Nomenclature. In some articles on fMRI, NMR/MRI terms are used wrongly or confusingly, for instance T2* for apparent T2 (T2app), and T1* (a term which is not appropriate because T1 is not affected by susceptibility effects) for an apparent T1 (T1app or T1influx).
Critical remarks. Unfortunately, BOLD imaging at common (high and ultrahigh) fields strengths for investigative fMRI, such as 1.5 or 3.0 T, has a very low sensitivity and signal-to-noise ratio. The signal changes related to cerebral activation are close to the noise level and therefore numerous signal processing techniques are used to overcome it. More so, T2* to estimate blood oxygen saturation is only one singled-out factor; oxygen supply and saturation are dependent on several additional and independent parameters, among them lung and heart function, vessel size, and hematocrit. At the present stage this means that some groups look again – after the first description in 1990 by Belliveau et coll. [⇒ Belliveau] – into exogenous agents , e.g., manganese, to highlight hemodynamic changes in the brain [⇒ Chen, ⇒ Christen, ⇒ Kim and Ogawa, ⇒ Leite].

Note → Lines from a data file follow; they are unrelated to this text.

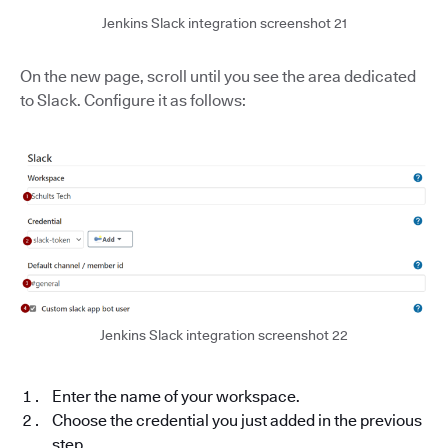
Jenkins Slack integration screenshot 21
On the new page, scroll until you see the area dedicated
to Slack. Configure it as follows:
Jenkins Slack integration screenshot 22
Enter the name of your workspace.
Choose the credential you just added in the previous
step.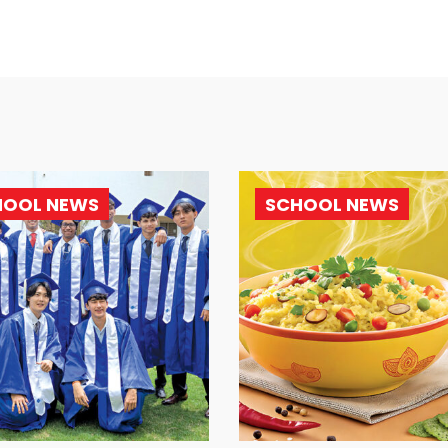
HOOL NEWS
SCHOOL NEWS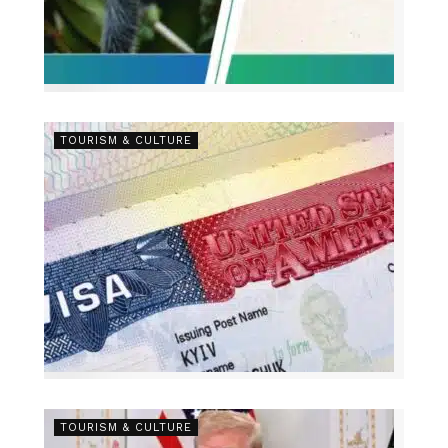
TOURISM & CULTURE
TOURISM & CULTURE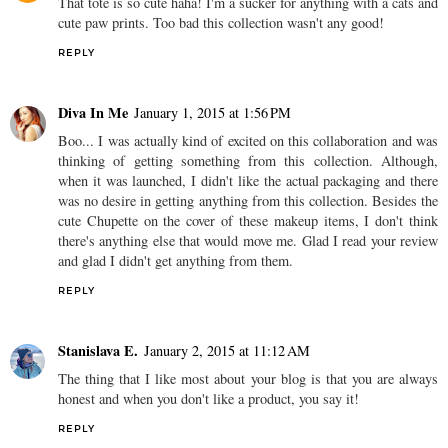
That tote is so cute haha! I'm a sucker for anything with a cats and
cute paw prints. Too bad this collection wasn't any good!
REPLY
Diva In Me
January 1, 2015 at 1:56 PM
Boo... I was actually kind of excited on this collaboration and was
thinking of getting something from this collection. Although,
when it was launched, I didn't like the actual packaging and there
was no desire in getting anything from this collection. Besides the
cute Chupette on the cover of these makeup items, I don't think
there's anything else that would move me. Glad I read your review
and glad I didn't get anything from them.
REPLY
Stanislava E.
January 2, 2015 at 11:12 AM
The thing that I like most about your blog is that you are always
honest and when you don't like a product, you say it!
REPLY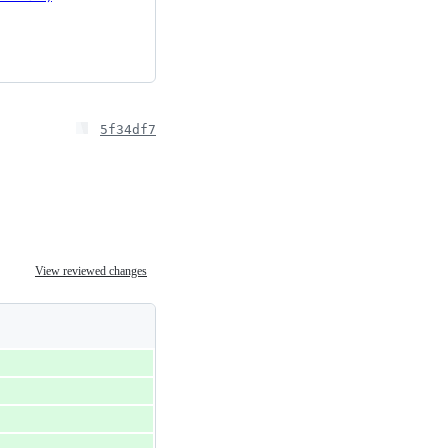
5f34df7
View reviewed changes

fMRI tickles the imagination of researchers, as well as the laity of all medical and paramedical disciplines including neuroeconomics and neuromarketing, and the population at large because it shows the brain at work and reacting to the environment in beautiful color images.
In a very catching paper, Bennett and collaborators show that it is pivotal in fMRI to apply statistics properly and scrupulously because random noise in the EPI time series may yield spurious results if multiple testing is not controlled for [⇒ Bennett]. To date, the results presented in thirty percent of all fMRI papers, most likely even far more, are wrong.
Pitfalls and snags of the technique and of the interpretation of the outcome are copious. The article by Haller and Bartsch might be worthwhile reading [⇒ Haller] – as well as the comments mentioned below. More than 25 years after its first description fMRI remains an immature technique. Among a long list of other things, Ogawa pointed out in a critical review in 2012 [⇒ Kim and Ogawa]:
"Dynamic properties and magnitudes of BOLD functional responses are dependent on many physiological parameters as well as baseline conditions. In patients with neurovascular disorders, the BOLD response could be sluggish, or even decreased relative to baseline. This should not be interpreted simply as a decrease in neural activity, because neurovascular coupling may be hampered. Restingstate fMRI studies are widely performed, but its physiological source needs to be systematically investigated."